21st Apr 2020 07:50
(Alliance News) - Stock prices in London are seen opening sharply lower on Tuesday, tracking Asian equity markets after US crude oil futures prices plunged below zero overnight for the first time ever.
In early company news, Primark clothing chain owner Associated British Foods said it will not pay an interim dividend in light of the coronavirus outbreak and cannot provide any financial guidance. London Stock Exchange Group said it is committed to its acquisition of market data firm Refinitiv as it reported positive first-quarter earnings and confirmed its dividend payment.
IG futures indicate the FTSE 100 index is to open 107.73 points, or 1.9%, lower at 5,705.10. The blue-chip index closed up 25.87 points, or 0.5%, at 5,812.83 on Monday.
Associated British Foods said it delivered an "encouraging" trading performance in the first half of its financial year, prior to the worst of the coronavirus outbreak in Europe and the US.
For the half-year ended February 29, revenue rose 2% to GBP7.65 billion from GBP7.53 billion the year before, but pretax profit fell 42% to GBP298 million from GBP515 million.
AB Foods attributed the fall in profit to exceptional items of GB309 million charged in the half-year compared to GBP79 million in the same period last year.
In light of the pandemic, AB Foods has decided not to declare an interim dividend, saying it was prudent given the focus on managing the group's cash outflow in the second half of the financial year.

*ASSIGNMENT*.
Can you repeat the stretch of the London market news report from "IG futures indicate" through "the financial year.", renaming "AB Foods" to "ABF" throughout?

[Stored data entries]

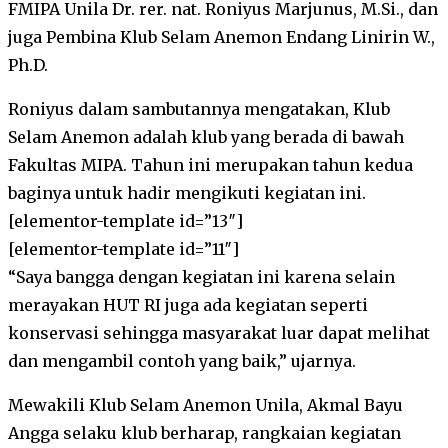
FMIPA Unila Dr. rer. nat. Roniyus Marjunus, M.Si., dan
juga Pembina Klub Selam Anemon Endang Linirin W.,
Ph.D.
Roniyus dalam sambutannya mengatakan, Klub
Selam Anemon adalah klub yang berada di bawah
Fakultas MIPA. Tahun ini merupakan tahun kedua
baginya untuk hadir mengikuti kegiatan ini.
[elementor-template id=”13″]
[elementor-template id=”11″]
“Saya bangga dengan kegiatan ini karena selain
merayakan HUT RI juga ada kegiatan seperti
konservasi sehingga masyarakat luar dapat melihat
dan mengambil contoh yang baik,” ujarnya.
Mewakili Klub Selam Anemon Unila, Akmal Bayu
Angga selaku klub berharap, rangkaian kegiatan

*FINAL ANSWER*.
IG futures indicate the FTSE 100 index is to open 107.73 points, or 1.9%, lower at 5,705.10. The blue-chip index closed up 25.87 points, or 0.5%, at 5,812.83 on Monday.
Associated British Foods said it delivered an "encouraging" trading performance in the first half of its financial year, prior to the worst of the coronavirus outbreak in Europe and the US.
For the half-year ended February 29, revenue rose 2% to GBP7.65 billion from GBP7.53 billion the year before, but pretax profit fell 42% to GBP298 million from GBP515 million.
ABF attributed the fall in profit to exceptional items of GB309 million charged in the half-year compared to GBP79 million in the same period last year.
In light of the pandemic, ABF has decided not to declare an interim dividend, saying it was prudent given the focus on managing the group's cash outflow in the second half of the financial year.